We need to figure out best way to share information.
Also, a thing. I think I also mentioned that yesterday is that errors is something we need to disclose and not hide. We need to reverse on the culture of that errors are embarrassing. The only way we can learn is by talking about what we make wrong, and it goes into, into the organization yourself, and also on a broader, broader scale by learning from knowledge, we pave the way for political attention and the likelihood finding increasing intention, attention and investment. This is something also I learned out of the actually in, in Estonia some years ago. And this is also the same story here.
When we talk about the experience, then also decision makers, boards, political layers, they start realizing the ity behind these things that we are talking about. So this is kind of a spiral that, that we, that we enable in that way.
There is no one to one outcome on reporting on a cyber event, but using scientifically method on a larger amount of events can discover new learnings. That's exactly one of the main arguments.
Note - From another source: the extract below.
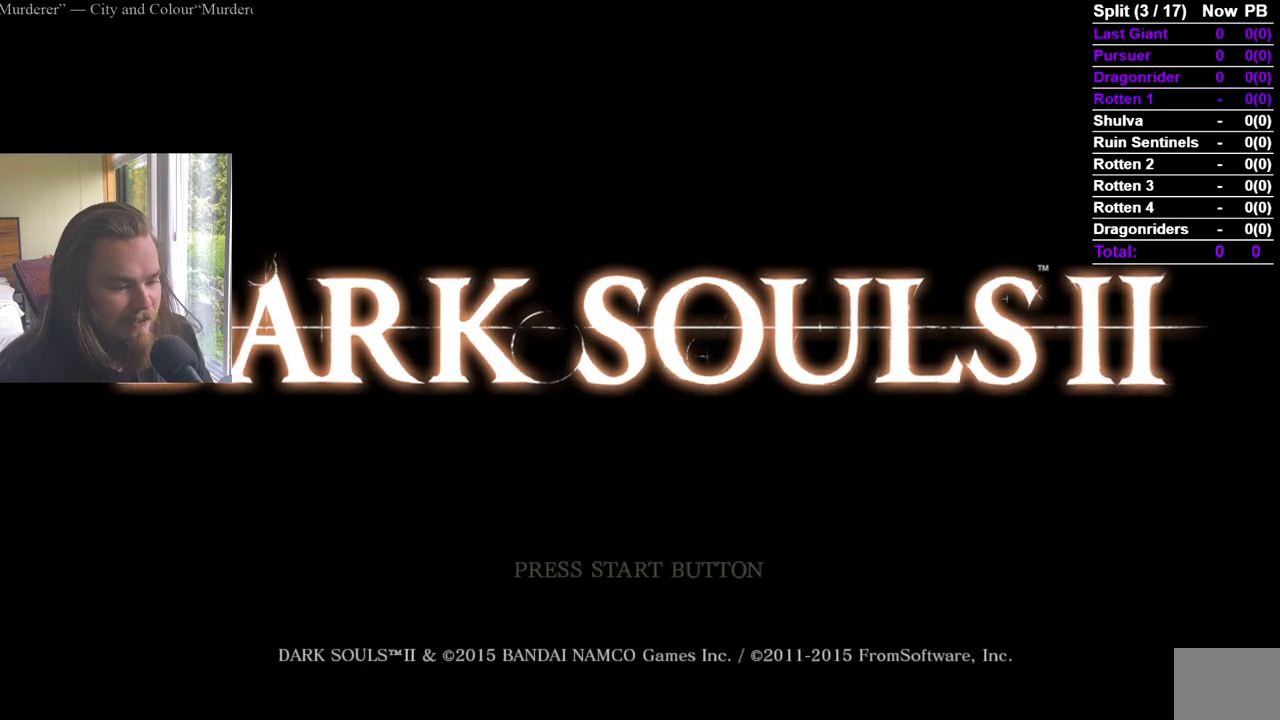
{"buttons": ["A"], "left_stick": "center", "right_stick": "center", "events": [[67, "A", "up"], [134, "A", "down"], [217, "A", "up"], [284, "A", "down"], [401, "A", "up"], [451, "A", "down"]]}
You know, why should I report my staff? Because I will never get anything interesting out of that?
No, you would not probably do not get something specific. You would not get the reasoning why you were hacked, but maybe when you connect all the dots, you will get some point saying, okay, this might be the reasoning. And I might have that. I might have that problem. And therefore for me, it's, it's relevant to start understanding that. So things are connected. And lastly, here cyber attacks will not stop because we are busy doing something else, quite a contrary. They will just increase in magnitude. And I think that was the 20 minutes. 17. We have time for questions.